Getting slim: It’s a goal that many share.
Getting slim: It’s a goal that many share.

It was a simple enough question: With the first quarter of the year gone... What have you accomplished for yourself so far in 2014?

The response to Dejon Simons’ Facebook post was quite revealing though, and served to highlight that while we (or maybe just me) might get overwhelmed by the negatives, there are a lot of positives out there.

And the positives are not just about new jobs etc, they are very personal positives.

Personally, I’ve a real mixed bag of a couple of weeks (big highs mixed with bigger lows) and it was nice to read these comments. Although they gave me permission to use their names, I have left them off as I am not able to show them in the context of the column.

Ordinary folk, in their own words:

“Started school again. Started interning at focus. Started learning German. Signed up for a performance in this year’s mumbo nights. Tried to surf. Started to run, box, lift weights, dance. Rekindled relationships with family. Read some really good books. First time in a long time been happy with who I am.”

• “Definitely became more aware of myself.”

• “New business, new clients, meeting new people (you), relaxing more.”

• “Submitted to two literary journals, accepted in one so far, getting ready for first solo show in second quarter, and writing a poem a day for 30 days.”

• “Started my own business.”

• “I’m a month away from my Master’s. I’ve also achieved my goal of getting inducted into Kappa Delta Pi.”

• “Accomplished a year of my column! Launched my talk show! New website is launching in a couple of weeks.”

• “Lost weight.”

• “New career, lost weight, became a tweeting lunatic and have read 10 books (Columnist’s note: how the hell did you do that? I’m lucky if I read one a year….)

• “Working out regularly, eating healthier and enjoying life and family more. And haven’t had a sick day off from work since November.”

• “I’ve made a solid start to live happy!”

• “Met a group of amazing folks I can now call friends and started to write a weekly sports column for the Bermuda Sun!”

• “Won a few awards. Spoke at some seminars. Met incredible people. Saw beautiful things. Fell in love w/myself all over again. Finally gained traction around my passions after 8 years of grinding. Finally let go of the past. Compromised for nothing. Turned my swag up to one hunnid trillion. Too much to list in a single comment… Life is good.”

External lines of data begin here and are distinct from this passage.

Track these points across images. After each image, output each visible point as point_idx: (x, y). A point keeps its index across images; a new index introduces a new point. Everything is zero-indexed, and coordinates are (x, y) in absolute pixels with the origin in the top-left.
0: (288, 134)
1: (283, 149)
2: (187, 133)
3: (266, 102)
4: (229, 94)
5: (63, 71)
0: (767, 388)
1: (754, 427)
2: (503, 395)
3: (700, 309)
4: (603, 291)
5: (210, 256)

• “Started and finished 3 classes (Guitar, Ballet, Bermuda Blue Flag Ambassador Certification — with distinction!), wrote and performed a song with a group at Chewstick’s retreat, made some amazing new friends, started running 3 times a week, eating better for my health, stopped being late to work every day, had fewer hangovers, spent lots of time with my nieces.”

• “I got an old awesome friend as a boss and couldn’t be happier.”

• “Learned to say ‘no’ without explanation. Reclaimed my free time. Took courses, learned new skills, and found ways to create joy in the workday. Reconnected with overseas family. Planned, imagined, dreamed, and created.” 

In a recent column, I asked why parents put their children through punishing schedules after school and at weekends. I got this feedback:

“Too much school homework and too many after-school and week-end activities which leave insufficient time for creative play and needed family down-time create dysfunctional scenarios. 

“Working parents feel exhausted and become impatient with the children who often feel neglected but unable to articulate their feelings so they ‘act out’ their frustration in ways that are often unacceptable then the parents, who do not understand that acting-out is a way of seeking attention, punish the children. 

“The children feel misunderstood and continue to engage in a variety of acting-out behaviours. This scenario is the foundation for a pattern of chronic dysfunctional behaviours. Parents, teachers, leaders and guardians must develop skills to recognize when too much is too much. Too much is too much!”

Another person emailed me saying simply: ‘Burnt- out kids’.